SUPPLIED MATERIAL: Begin
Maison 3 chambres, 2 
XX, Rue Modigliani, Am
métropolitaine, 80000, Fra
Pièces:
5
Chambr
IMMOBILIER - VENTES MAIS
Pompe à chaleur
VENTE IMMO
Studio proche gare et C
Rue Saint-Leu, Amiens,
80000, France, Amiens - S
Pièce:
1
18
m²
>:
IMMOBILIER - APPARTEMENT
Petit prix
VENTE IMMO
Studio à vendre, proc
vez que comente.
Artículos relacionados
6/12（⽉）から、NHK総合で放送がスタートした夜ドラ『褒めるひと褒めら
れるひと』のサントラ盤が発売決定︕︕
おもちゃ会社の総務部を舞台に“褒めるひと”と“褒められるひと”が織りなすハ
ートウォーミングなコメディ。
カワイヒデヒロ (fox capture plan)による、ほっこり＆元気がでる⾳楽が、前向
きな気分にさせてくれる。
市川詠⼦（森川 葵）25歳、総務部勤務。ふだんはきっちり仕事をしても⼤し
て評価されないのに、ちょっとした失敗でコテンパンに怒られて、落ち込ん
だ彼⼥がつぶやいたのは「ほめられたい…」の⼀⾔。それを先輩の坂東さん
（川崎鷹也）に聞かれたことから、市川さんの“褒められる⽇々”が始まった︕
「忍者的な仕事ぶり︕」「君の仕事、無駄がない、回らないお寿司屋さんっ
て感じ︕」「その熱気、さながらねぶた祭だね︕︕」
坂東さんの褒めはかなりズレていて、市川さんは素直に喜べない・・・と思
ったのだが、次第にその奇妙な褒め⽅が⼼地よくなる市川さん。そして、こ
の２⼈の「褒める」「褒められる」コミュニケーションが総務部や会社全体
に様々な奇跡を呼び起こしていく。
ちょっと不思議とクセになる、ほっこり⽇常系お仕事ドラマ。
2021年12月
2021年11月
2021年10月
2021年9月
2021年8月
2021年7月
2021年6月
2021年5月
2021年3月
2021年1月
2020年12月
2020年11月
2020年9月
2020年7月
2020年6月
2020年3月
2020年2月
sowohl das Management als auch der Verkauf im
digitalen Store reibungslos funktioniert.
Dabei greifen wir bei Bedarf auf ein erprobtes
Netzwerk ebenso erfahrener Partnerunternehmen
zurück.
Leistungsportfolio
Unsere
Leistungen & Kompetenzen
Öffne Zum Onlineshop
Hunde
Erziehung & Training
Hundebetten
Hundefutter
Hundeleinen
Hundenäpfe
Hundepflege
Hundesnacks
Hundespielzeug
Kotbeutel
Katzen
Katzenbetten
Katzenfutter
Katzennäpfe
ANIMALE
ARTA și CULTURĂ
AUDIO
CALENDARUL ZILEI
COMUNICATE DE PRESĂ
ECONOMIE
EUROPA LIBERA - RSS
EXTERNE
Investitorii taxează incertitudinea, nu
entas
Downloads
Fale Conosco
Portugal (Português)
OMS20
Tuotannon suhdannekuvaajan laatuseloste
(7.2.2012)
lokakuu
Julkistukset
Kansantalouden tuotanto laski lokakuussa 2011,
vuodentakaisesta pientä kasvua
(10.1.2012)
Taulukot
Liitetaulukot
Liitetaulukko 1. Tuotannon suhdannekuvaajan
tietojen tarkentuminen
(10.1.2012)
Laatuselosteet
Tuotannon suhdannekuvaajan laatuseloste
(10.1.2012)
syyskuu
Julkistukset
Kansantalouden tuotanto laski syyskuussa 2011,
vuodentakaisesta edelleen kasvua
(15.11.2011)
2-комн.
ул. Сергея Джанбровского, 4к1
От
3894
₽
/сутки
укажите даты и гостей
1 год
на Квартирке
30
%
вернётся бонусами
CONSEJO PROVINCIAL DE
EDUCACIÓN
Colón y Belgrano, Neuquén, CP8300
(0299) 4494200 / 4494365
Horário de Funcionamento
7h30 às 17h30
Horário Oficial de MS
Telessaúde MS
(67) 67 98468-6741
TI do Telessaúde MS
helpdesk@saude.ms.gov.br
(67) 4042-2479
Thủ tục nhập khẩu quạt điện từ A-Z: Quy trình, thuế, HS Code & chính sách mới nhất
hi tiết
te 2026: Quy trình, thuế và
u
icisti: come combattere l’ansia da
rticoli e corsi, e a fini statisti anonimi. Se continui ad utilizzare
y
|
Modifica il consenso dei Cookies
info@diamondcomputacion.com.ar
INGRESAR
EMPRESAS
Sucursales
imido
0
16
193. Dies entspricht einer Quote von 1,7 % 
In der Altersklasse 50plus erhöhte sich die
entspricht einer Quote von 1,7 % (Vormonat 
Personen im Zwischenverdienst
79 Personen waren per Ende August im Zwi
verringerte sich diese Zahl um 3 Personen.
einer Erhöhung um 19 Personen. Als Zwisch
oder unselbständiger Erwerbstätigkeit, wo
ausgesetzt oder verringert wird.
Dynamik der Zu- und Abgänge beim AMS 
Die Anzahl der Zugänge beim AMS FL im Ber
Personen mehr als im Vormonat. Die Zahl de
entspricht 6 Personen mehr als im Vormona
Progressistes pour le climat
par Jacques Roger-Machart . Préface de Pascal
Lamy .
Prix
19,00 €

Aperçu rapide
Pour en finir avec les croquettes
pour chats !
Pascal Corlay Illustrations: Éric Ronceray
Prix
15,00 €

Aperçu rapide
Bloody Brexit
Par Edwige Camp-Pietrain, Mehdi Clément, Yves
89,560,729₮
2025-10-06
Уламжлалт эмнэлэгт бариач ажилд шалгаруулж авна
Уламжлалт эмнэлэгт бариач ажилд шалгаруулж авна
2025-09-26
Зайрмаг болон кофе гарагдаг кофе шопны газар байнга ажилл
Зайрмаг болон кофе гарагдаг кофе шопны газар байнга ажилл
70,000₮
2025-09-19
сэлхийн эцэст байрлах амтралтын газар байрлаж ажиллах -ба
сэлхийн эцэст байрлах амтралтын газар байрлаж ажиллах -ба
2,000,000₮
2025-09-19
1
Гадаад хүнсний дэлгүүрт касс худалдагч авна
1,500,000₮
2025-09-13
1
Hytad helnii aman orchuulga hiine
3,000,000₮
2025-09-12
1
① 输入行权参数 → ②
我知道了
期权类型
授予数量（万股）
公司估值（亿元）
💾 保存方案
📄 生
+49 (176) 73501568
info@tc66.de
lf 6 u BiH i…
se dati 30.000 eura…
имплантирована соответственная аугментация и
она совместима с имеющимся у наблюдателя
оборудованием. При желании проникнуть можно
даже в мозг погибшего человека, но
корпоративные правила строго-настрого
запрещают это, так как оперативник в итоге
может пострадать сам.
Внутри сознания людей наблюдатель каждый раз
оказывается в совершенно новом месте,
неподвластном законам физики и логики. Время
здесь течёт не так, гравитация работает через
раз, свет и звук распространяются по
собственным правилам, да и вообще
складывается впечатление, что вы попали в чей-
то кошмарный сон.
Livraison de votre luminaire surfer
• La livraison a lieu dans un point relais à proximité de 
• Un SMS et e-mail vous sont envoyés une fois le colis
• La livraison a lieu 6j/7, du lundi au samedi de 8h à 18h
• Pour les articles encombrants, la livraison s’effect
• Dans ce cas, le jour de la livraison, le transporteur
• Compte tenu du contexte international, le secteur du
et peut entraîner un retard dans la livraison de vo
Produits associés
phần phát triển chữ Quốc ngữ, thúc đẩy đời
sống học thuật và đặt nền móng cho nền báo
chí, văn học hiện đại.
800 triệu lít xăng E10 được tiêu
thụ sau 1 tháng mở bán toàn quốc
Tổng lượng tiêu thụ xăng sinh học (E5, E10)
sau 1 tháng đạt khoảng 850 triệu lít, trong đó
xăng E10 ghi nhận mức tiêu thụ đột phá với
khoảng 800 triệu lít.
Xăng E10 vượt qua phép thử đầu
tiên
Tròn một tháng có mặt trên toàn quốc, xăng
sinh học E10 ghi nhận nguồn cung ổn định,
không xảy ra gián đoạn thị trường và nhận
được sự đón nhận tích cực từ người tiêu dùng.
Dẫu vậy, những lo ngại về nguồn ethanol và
SUPPLIED MATERIAL: End
*WHAT THE TASK ASKS*:
Reproduce word for word every line above, from the very first one down to and including the one that contains "坂東さんの褒めはかなりズレていて、市川さんは素直に喜べない・・・と思".

*TASK SOLUTION*:
Maison 3 chambres, 2 
XX, Rue Modigliani, Am
métropolitaine, 80000, Fra
Pièces:
5
Chambr
IMMOBILIER - VENTES MAIS
Pompe à chaleur
VENTE IMMO
Studio proche gare et C
Rue Saint-Leu, Amiens,
80000, France, Amiens - S
Pièce:
1
18
m²
>:
IMMOBILIER - APPARTEMENT
Petit prix
VENTE IMMO
Studio à vendre, proc
vez que comente.
Artículos relacionados
6/12（⽉）から、NHK総合で放送がスタートした夜ドラ『褒めるひと褒めら
れるひと』のサントラ盤が発売決定︕︕
おもちゃ会社の総務部を舞台に“褒めるひと”と“褒められるひと”が織りなすハ
ートウォーミングなコメディ。
カワイヒデヒロ (fox capture plan)による、ほっこり＆元気がでる⾳楽が、前向
きな気分にさせてくれる。
市川詠⼦（森川 葵）25歳、総務部勤務。ふだんはきっちり仕事をしても⼤し
て評価されないのに、ちょっとした失敗でコテンパンに怒られて、落ち込ん
だ彼⼥がつぶやいたのは「ほめられたい…」の⼀⾔。それを先輩の坂東さん
（川崎鷹也）に聞かれたことから、市川さんの“褒められる⽇々”が始まった︕
「忍者的な仕事ぶり︕」「君の仕事、無駄がない、回らないお寿司屋さんっ
て感じ︕」「その熱気、さながらねぶた祭だね︕︕」
坂東さんの褒めはかなりズレていて、市川さんは素直に喜べない・・・と思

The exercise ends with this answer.